Es cierto que las estrellas calculamos a bulto el paso del tiempo. De hecho no tenemos relojes en el firmamento y, como aquí casi nunca pasa nada, jamás sabe
una en qué día vive, ni de qué año, ni mucho menos qué hora es, ni para qué sirve saberlo.
Pienso sin embargo que debieron de pasar un montón de millones de siglos (mogollón decís ahora) ante de que entablara mi primera conversación civilizada. Yo estaba clavada en un extremo de la Galaxia, sola, sin nadie con quien hablar. Bien sabe Dios ─que lo sabe todo─ que yo he sido siempre la mar de sociable, incluso charlatana. De ahí que esperara impaciente a un interlocutor. Si no, ¿para qué me había concedido Dios el don de la palabra? Eso pensaba por entonces mientras miraba una y otra vez a lo negro que tenía frente a mí con la esperanza de que apareciera un cometa errante, una estrella enana o un planeta perdido.

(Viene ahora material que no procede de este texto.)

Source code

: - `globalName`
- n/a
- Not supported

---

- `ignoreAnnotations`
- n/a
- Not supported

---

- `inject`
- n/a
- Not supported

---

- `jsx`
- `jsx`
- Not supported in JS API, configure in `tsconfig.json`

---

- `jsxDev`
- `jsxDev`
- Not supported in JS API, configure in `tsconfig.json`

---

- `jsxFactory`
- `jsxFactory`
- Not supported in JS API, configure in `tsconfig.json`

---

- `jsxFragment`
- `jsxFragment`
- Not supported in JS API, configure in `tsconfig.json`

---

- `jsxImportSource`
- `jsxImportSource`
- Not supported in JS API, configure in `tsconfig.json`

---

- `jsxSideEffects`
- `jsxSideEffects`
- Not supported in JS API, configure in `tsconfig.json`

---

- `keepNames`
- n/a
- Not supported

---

Hasta que vino el Ángel Gabriel. Él me aclaró cuál iba a ser mi misión en el firmamento, cargó mis baterías para la larga carrera espacial y me puso en contacto con el departamento técnico correspondiente para ultimar los detalles.
Un ángel estilista me iluminó el cutis hasta dejarlo hecho un sol y me vistió con una larga estela radiante para que los hombres pudieran saber de dónde venía y en qué dirección volaba. El arcángel orfebre hizo que la cola de mi vestido se convirtiera en plata repujada, y un serafín jovencito la llenó de música para que las demás estrellas comprendieran la importancia de mi misión. Era una melodía suave llegada del corazón mismo del Cosmos, que sólo puede oírse en el Cielo; la misma melodía que oyen los bienaventurados cuando suben hacia la Gloria y, según creo, la que unos pocos santos pueden percibir en la tierra.
Terminada la preparación, Gabriel me miró satisfecho:
─Ha llegado tu turno, Gelsomina ─me dijo─. Es el Adviento.
Sentí la fuerza que me empujaba a volar, y empecé la travesía.